Cosmologist Stephen Hawking says he was “happy” to lend his trademark synthesized voice to actor Eddie Redmayne, who portrays the British scientist in the drama about his life, “to give him a bit of a boost in his efforts to win an Oscar.”
Although, joked the 73-year-old physicist, “Unfortunately, Eddie did not inherit my good looks.”
Hawking suffers from amyotrophic lateral sclerosis (ALS), a degenerative disease that affects nerve cells in the brain and spinal cord.
He irreversibly lost the ability to speak in 1985 after having a tube inserted into his windpipe during a bout of severe pneumonia and now communicates in instantly recognizable tones using an electronic speech synthesizer.
“Before I lost my voice, it was slurred, so only those close to me could understand [it]. But with the computer voice, I found I could give popular lectures,” Hawking said.
“Although it gave me an American accent, I have kept that voice, because it’s now my trademark.”
Hawking’s comments came as he gave a personal guided tour of London’s Science Museum to 24-year-old L.A.-resident Adaeze Uyanwah, who beat more than 10,000 entrants in a competition to be named London’s Official Guest of Honor.
Redmayne, 32, has been nominated for an Academy Award for best actor for his uncanny transformation into Hawking.
The actor has already picked up an armful of awards for the role, including both the BAFTA and Golden Globe prizes for best actor, and is in the running to take home an Oscar when the winners are announced on February 22.
“The Theory of Everything” follows Hawking from the 1960s during his early days as a bright postgraduate student at Cambridge University to the 1980s when he publishes the seminal “A Brief History of Time,” and focuses on his relationship with his first wife Jane and his battle with ALS.
It is based on the memoir “Travelling to Infinity: My Life with Stephen,” written by Jane, who is played in the film by Felicity Jones.
Initially, the filmmakers used a voice-box programmed to sound like the one Hawking uses, but after watching an early screening, the physicist was so pleased that he allowed filmmakers to use his voice, according to Newsweek. “He offered us his voice,” Redmayne told Newsweek. “For me, that was the most wonderful thing.”

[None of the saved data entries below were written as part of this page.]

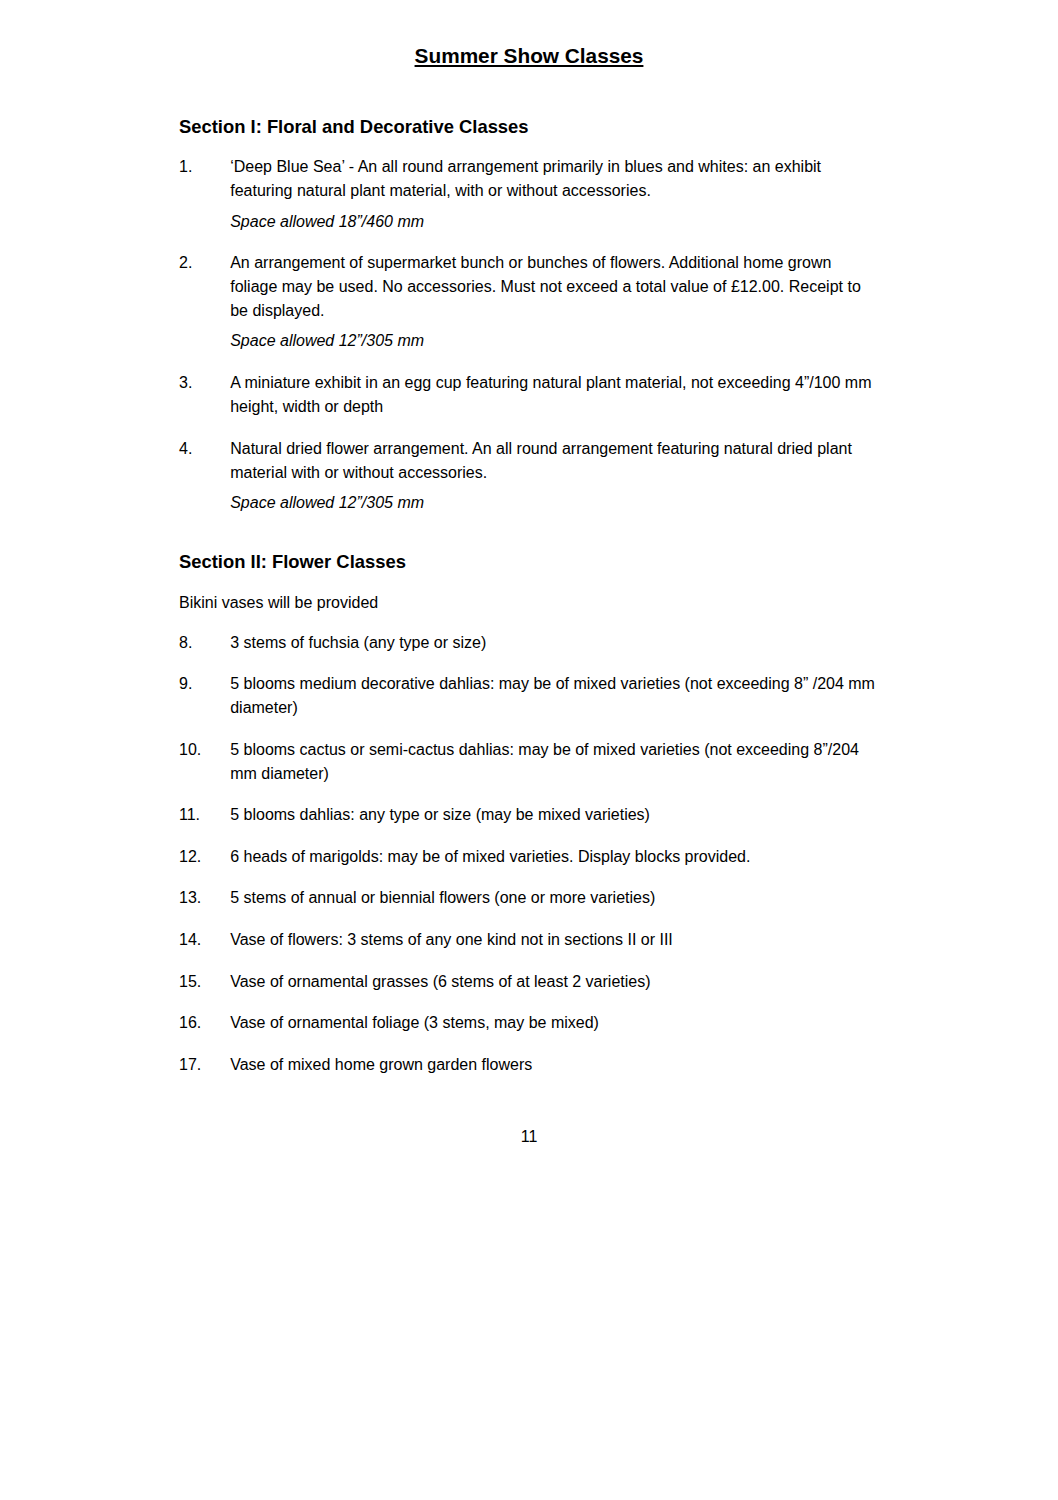Summer Show Classes
Section I: Floral and Decorative Classes
1. ‘Deep Blue Sea’ - An all round arrangement primarily in blues and whites: an exhibit featuring natural plant material, with or without accessories. Space allowed 18”/460 mm
2. An arrangement of supermarket bunch or bunches of flowers. Additional home grown foliage may be used. No accessories. Must not exceed a total value of £12.00. Receipt to be displayed. Space allowed 12”/305 mm
3. A miniature exhibit in an egg cup featuring natural plant material, not exceeding 4”/100 mm height, width or depth
4. Natural dried flower arrangement. An all round arrangement featuring natural dried plant material with or without accessories. Space allowed 12”/305 mm
Section II: Flower Classes
Bikini vases will be provided
8. 3 stems of fuchsia (any type or size)
9. 5 blooms medium decorative dahlias: may be of mixed varieties (not exceeding 8” /204 mm diameter)
10. 5 blooms cactus or semi-cactus dahlias: may be of mixed varieties (not exceeding 8”/204 mm diameter)
11. 5 blooms dahlias: any type or size (may be mixed varieties)
12. 6 heads of marigolds: may be of mixed varieties. Display blocks provided.
13. 5 stems of annual or biennial flowers (one or more varieties)
14. Vase of flowers: 3 stems of any one kind not in sections II or III
15. Vase of ornamental grasses (6 stems of at least 2 varieties)
16. Vase of ornamental foliage (3 stems, may be mixed)
17. Vase of mixed home grown garden flowers
11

The British actor has confessed to nerves about playing a living legend and told Variety that he always knew that his toughest critic would be Hawking. But when the lights came up Hawking’s nurse wiped a tear way from his face – and he called the film “broadly true,” Variety reported.
During the tour, Hawking said the museum is one of his favorite places and “helped fuel” his fascination with physics.
The physicist showed Uyanwah items from the museum of particular significance to him, including a rare copy of Newton’s Principia Mathematica from 1687 and a reconstruction of a 1953 model of the famous double helix structure of DNA discovered by Francis Crick and James Watson.
“We are now entering a new phase of what might be called self-designed evolution in which we will be able to change and improve our DNA,” he told her.
“Now that we have read the book of life, we can start writing in corrections, to make us more intelligent and better natured.”
As well as meeting the science legend, VisitLondon.com’s Guest of Honor initiative, part of the “GREAT Britain” campaign, treated Uyanwah to a private tour of Shakespeare’s Globe theater, a walk down the red carpet at the premiere of “The Second Best Exotic Marigold Hotel” and tea with London Mayor Boris Johnson.
Uyanwah didn’t leave her meeting with Hawking – which she described as something she’ll “never forget” – without taking the opportunity to ask him what he would change about the human race – and what virtues he would magnify.
“The human failing I would most like to correct is aggression. It may have had [a] survival advantage in cave man days … but now it threatens to destroy us all. A major nuclear war would be the end of civilization, and maybe the end of the human race.
“The quality I would most like to magnify is empathy. It brings us together in a peaceful loving state.”
The eminent thinker finished the tour by telling her that he hoped the objects he’d shown her would remind her to “hold on to that childlike wonder about what makes the universe exist.”
“Look up at the stars, and not down at your feet,” he said.